BUREAU D’ARBITRAGE ET DE MÉDIATION
DES CHEMINS DE FER DU CANADA

 

CAUSE NO. 4335

 

entendue à Montréal, le 14 octobre 2014

 

opposant

 

LA COMPAGNIE DES CHEMINS DE FER NATIONAUX DU CANADA

 

et

 

LA CONFÉRENCE FERROVIAIRE TEAMSTERS CANADA

 

LITIGE

            Contestation du congédiement de M. Dominic Maurice suite à une violation des règles 439 et 35 le 19 mars 2014.

 

EXPOSÉ CONJOINT DU CAS

            Le 19 mars 2014, alors qu’il travaillait comme mécanicien de locomotive sur le train 927, M. Maurice n’a pas été en mesure de s’arrêter avant de franchir le signal 169 qui commandait un arrêt absolu.

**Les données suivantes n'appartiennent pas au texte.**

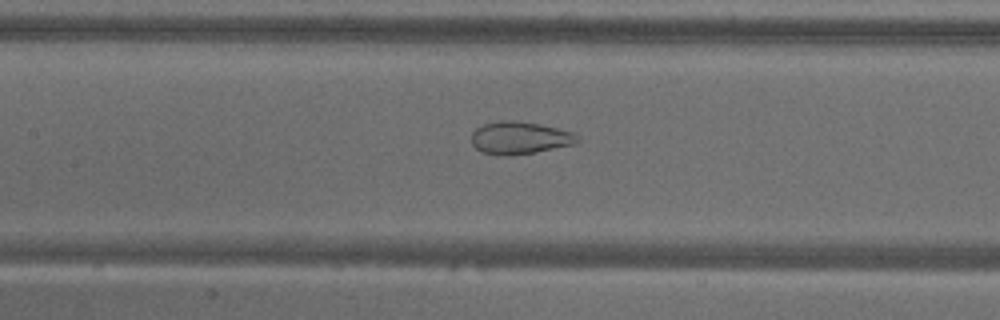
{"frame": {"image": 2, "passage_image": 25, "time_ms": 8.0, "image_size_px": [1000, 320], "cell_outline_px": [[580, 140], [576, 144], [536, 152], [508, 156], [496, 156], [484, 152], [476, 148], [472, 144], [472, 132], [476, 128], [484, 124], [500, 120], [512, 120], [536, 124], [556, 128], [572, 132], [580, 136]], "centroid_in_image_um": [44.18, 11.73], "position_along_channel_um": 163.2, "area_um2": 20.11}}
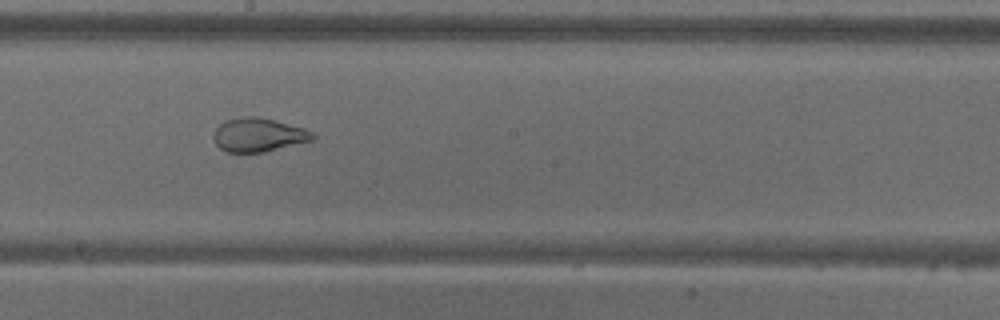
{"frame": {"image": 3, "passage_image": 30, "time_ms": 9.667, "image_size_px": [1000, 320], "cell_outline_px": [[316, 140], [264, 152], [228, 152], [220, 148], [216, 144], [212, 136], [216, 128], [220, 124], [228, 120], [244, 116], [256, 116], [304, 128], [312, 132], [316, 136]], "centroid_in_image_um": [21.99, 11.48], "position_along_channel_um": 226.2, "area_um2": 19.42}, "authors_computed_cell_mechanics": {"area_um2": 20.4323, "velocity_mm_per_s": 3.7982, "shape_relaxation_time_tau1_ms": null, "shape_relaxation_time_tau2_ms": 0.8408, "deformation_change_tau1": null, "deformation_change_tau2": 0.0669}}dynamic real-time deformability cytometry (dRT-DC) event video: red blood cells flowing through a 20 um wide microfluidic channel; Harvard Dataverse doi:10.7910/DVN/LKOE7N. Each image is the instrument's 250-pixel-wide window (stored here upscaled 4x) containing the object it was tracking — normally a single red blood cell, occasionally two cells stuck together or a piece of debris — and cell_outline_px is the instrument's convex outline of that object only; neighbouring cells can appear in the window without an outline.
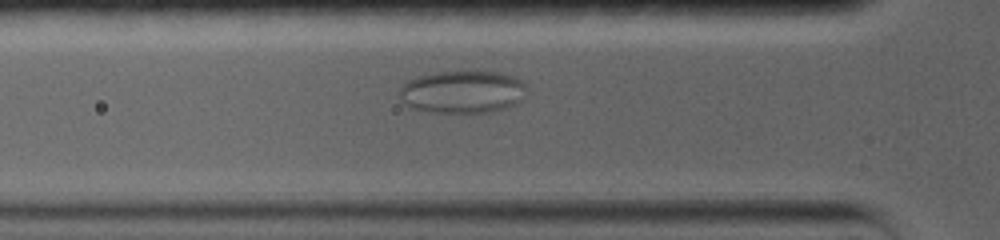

Il a arrêté son train 50 pieds au-delà du signal, enfreignant ainsi la règle 439 du REFC. Suite à sa déclaration officielle, la Compagnie a congédié M. Maurice en date du 22 mars 2014.

            Le Syndicat est d’avis que la compagnie était au fait que M. Maurice éprouvait des problèmes au niveau de ses méthodes de conduite et qu’aucune mesure pour corriger la situation n’a été prise.

            Le Syndicat estime que la mesure disciplinaire est injustifiée et excessive et demande que M. Maurice soit réintégré dans ses fonctions et qu’il puisse bénéficier d’un soutien adéquat afin de corriger ses lacunes au niveau des méthodes de conduite.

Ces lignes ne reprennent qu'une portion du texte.